Exercise description: How many lines of the data include the string "coordinate"? State the number and nothing else.

Task inputs:
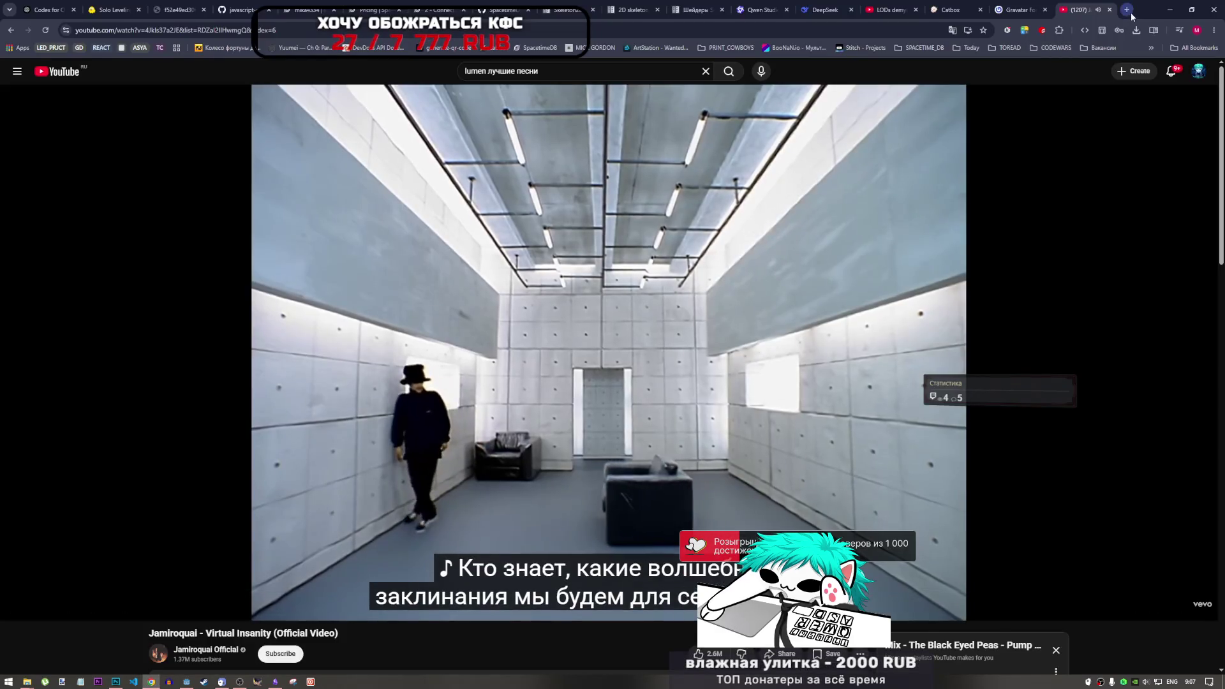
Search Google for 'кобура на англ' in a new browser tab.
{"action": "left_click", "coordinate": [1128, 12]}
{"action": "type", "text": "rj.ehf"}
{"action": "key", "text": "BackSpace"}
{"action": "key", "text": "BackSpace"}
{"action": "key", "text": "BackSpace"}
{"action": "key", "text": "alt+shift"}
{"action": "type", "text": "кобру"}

* * *

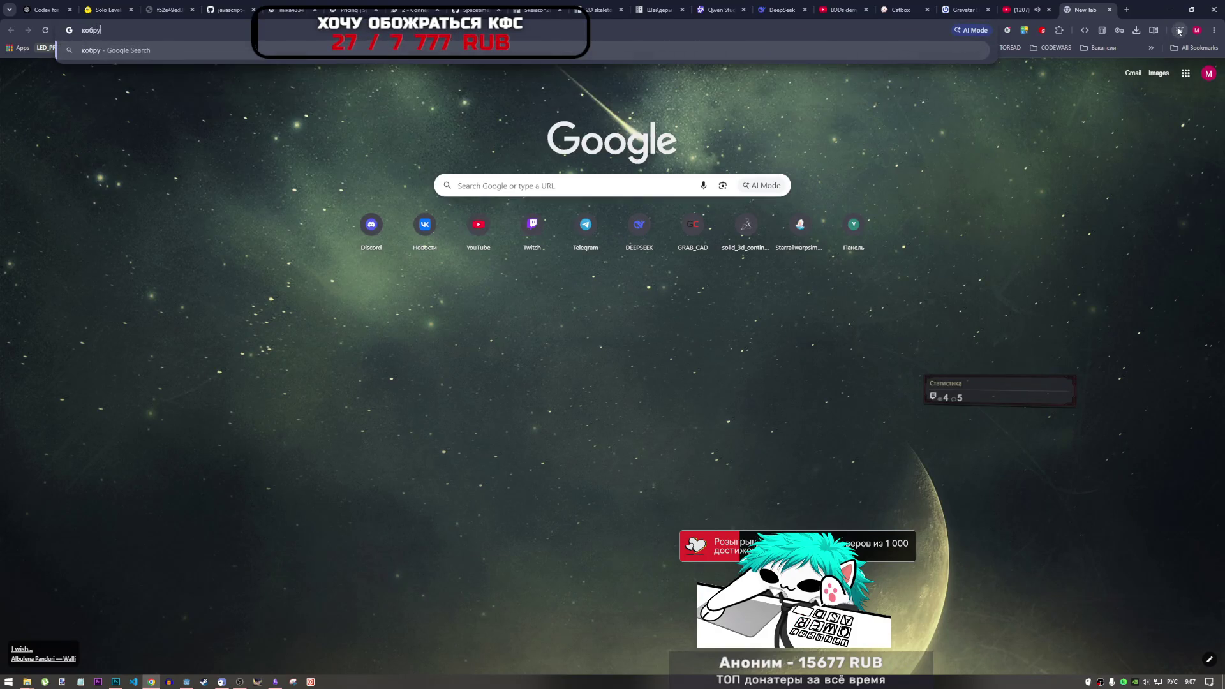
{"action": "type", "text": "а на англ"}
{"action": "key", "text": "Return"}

==

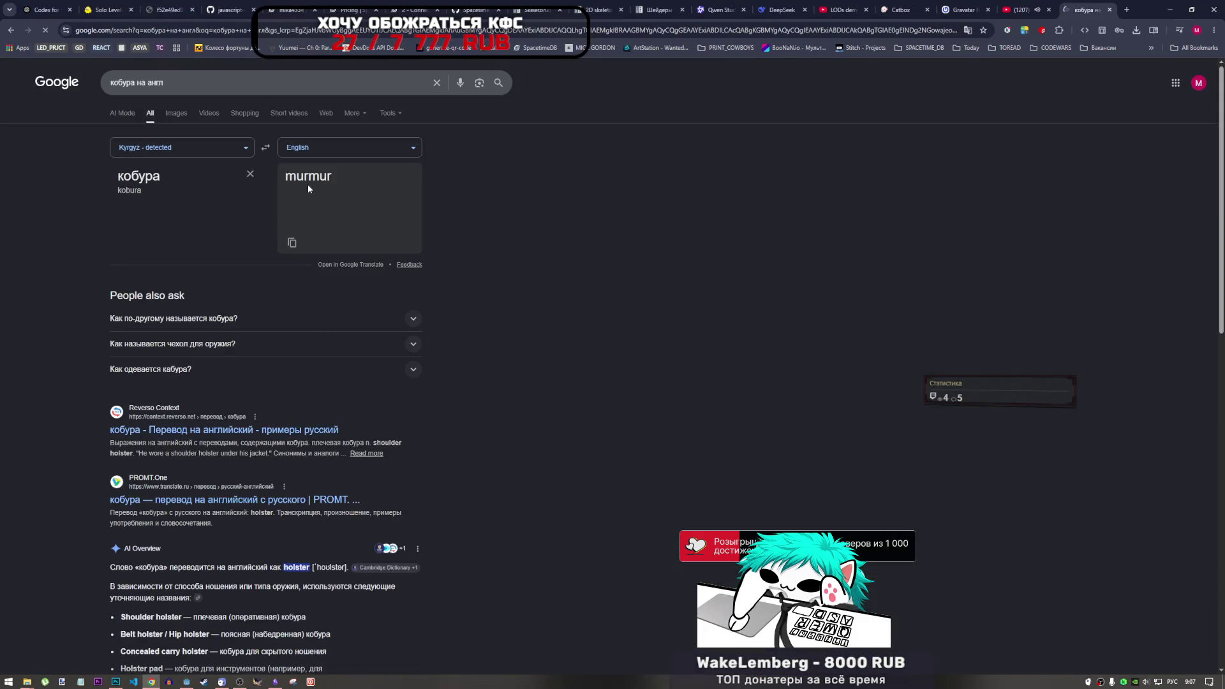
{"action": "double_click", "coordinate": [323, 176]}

Answer: 2